▸ **YOUR OBJECTIVE**
All that is needed is each line of the entries holding the word "tumor", copied as it stands.
SOURCE MATERIAL below:
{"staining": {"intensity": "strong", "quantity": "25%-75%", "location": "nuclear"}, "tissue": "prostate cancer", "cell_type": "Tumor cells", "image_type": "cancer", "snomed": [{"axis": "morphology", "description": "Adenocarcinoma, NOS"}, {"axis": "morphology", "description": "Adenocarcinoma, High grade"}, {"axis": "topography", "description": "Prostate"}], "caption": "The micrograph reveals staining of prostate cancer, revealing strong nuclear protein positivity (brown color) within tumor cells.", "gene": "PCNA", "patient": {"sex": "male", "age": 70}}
End of SOURCE MATERIAL.
SOURCE MATERIAL below:
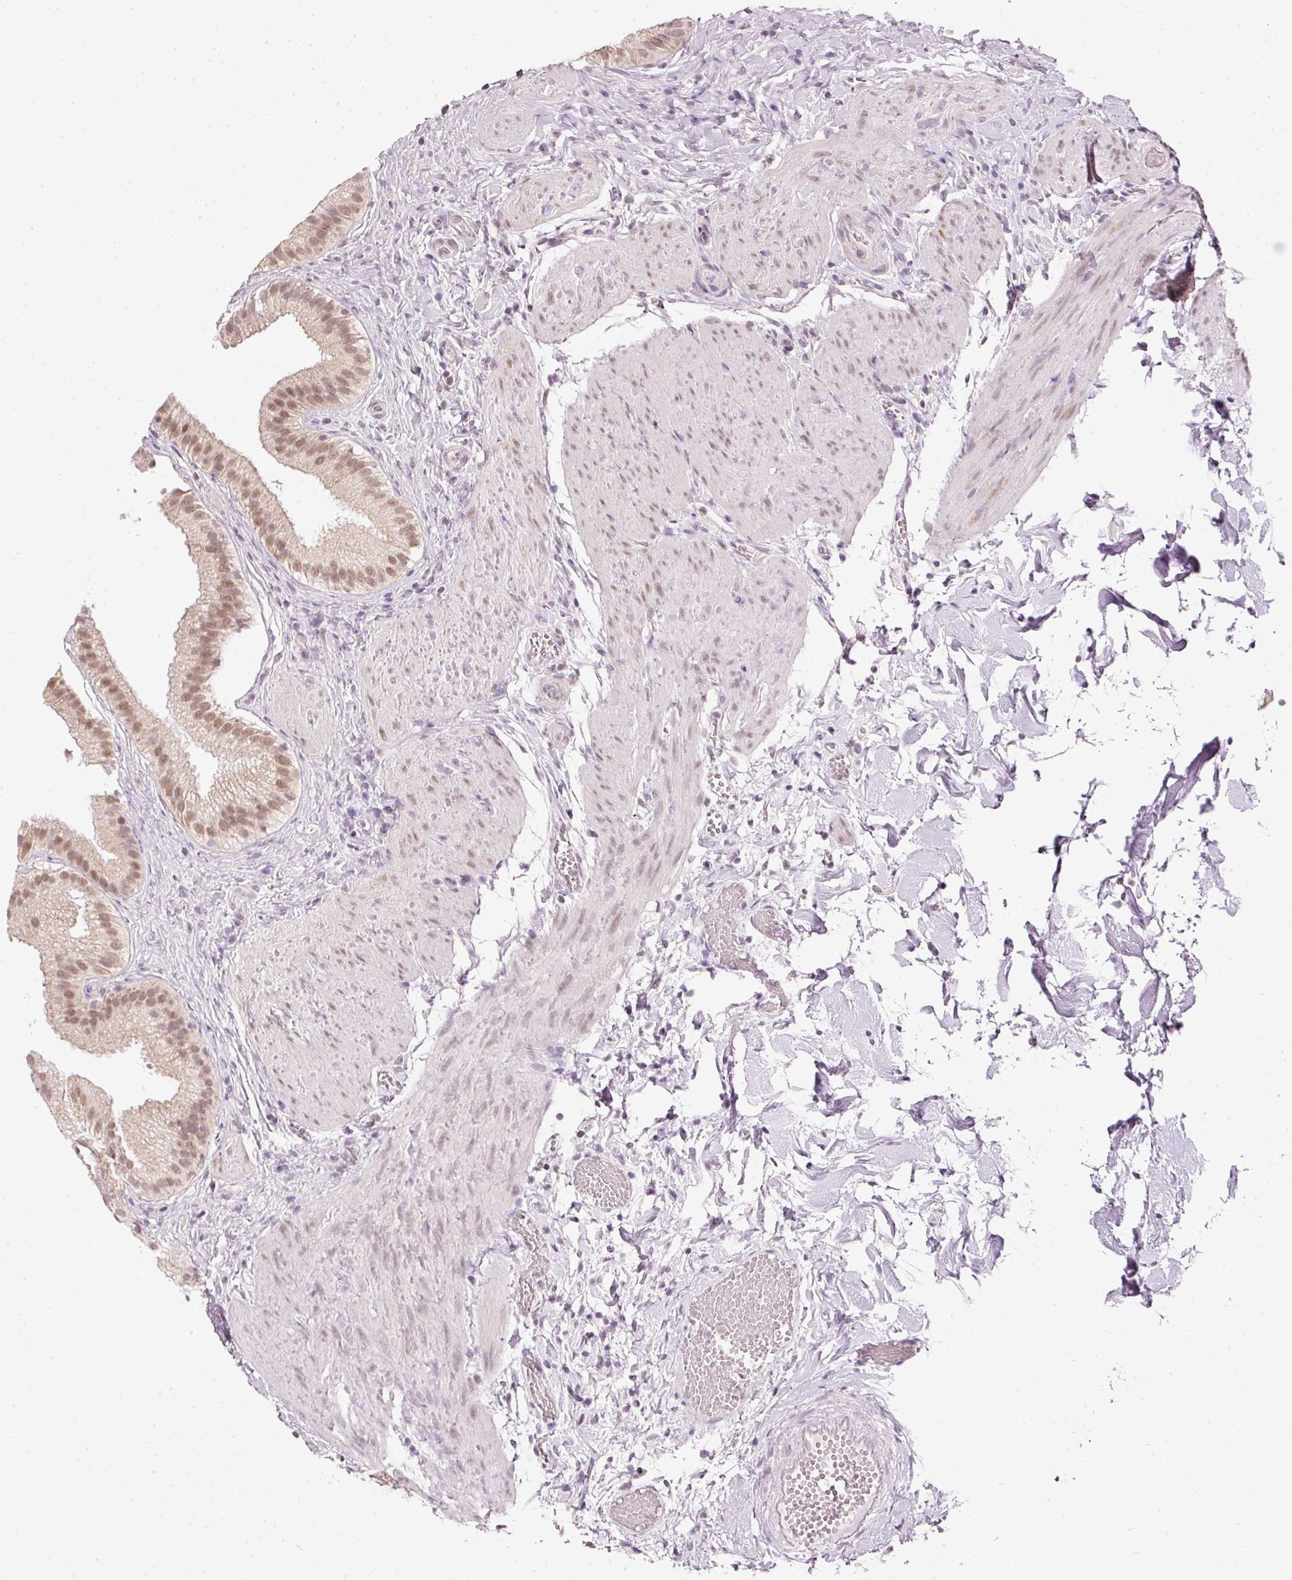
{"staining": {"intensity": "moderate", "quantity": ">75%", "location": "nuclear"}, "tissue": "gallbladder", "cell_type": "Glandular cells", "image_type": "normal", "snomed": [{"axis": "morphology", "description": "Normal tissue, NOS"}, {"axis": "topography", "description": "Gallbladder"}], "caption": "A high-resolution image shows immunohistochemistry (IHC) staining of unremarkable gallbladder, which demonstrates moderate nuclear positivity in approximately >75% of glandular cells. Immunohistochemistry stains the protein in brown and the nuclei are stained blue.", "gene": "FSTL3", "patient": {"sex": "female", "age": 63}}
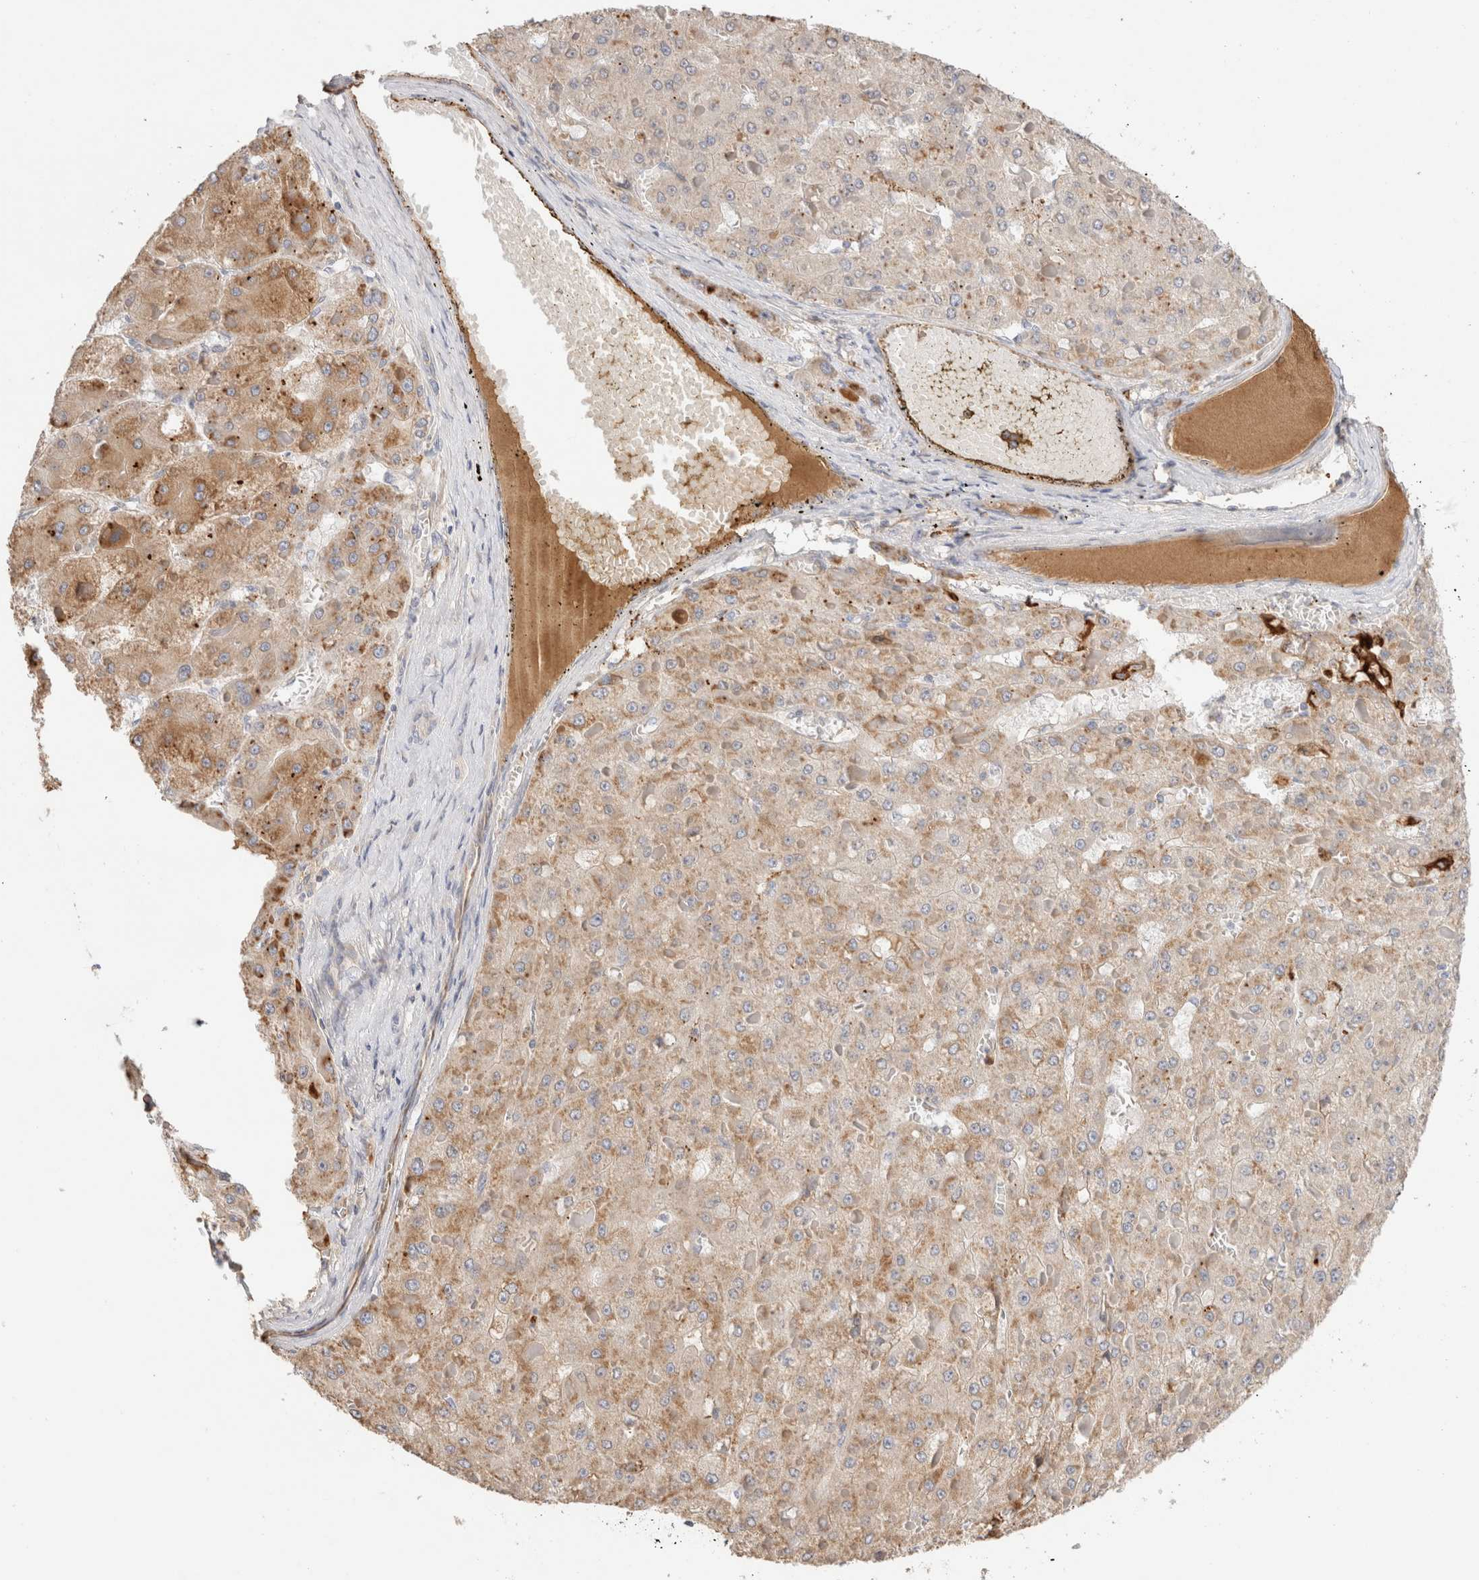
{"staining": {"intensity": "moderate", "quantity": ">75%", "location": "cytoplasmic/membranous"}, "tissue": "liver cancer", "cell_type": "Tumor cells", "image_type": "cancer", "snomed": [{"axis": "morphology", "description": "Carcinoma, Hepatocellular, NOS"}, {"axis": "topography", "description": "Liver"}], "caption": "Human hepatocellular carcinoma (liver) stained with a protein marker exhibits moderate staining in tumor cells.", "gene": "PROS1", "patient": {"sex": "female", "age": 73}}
End of SOURCE MATERIAL.
▸ **TASK RESPONSE**
{"staining": {"intensity": "strong", "quantity": "25%-75%", "location": "nuclear"}, "tissue": "prostate cancer", "cell_type": "Tumor cells", "image_type": "cancer", "snomed": [{"axis": "morphology", "description": "Adenocarcinoma, NOS"}, {"axis": "morphology", "description": "Adenocarcinoma, High grade"}, {"axis": "topography", "description": "Prostate"}], "caption": "The micrograph reveals staining of prostate cancer, revealing strong nuclear protein positivity (brown color) within tumor cells.", "gene": "PCNA", "patient": {"sex": "male", "age": 70}}
{"staining": {"intensity": "moderate", "quantity": ">75%", "location": "cytoplasmic/membranous"}, "tissue": "liver cancer", "cell_type": "Tumor cells", "image_type": "cancer", "snomed": [{"axis": "morphology", "description": "Carcinoma, Hepatocellular, NOS"}, {"axis": "topography", "description": "Liver"}], "caption": "Human hepatocellular carcinoma (liver) stained with a protein marker exhibits moderate staining in tumor cells.", "gene": "PROS1", "patient": {"sex": "female", "age": 73}}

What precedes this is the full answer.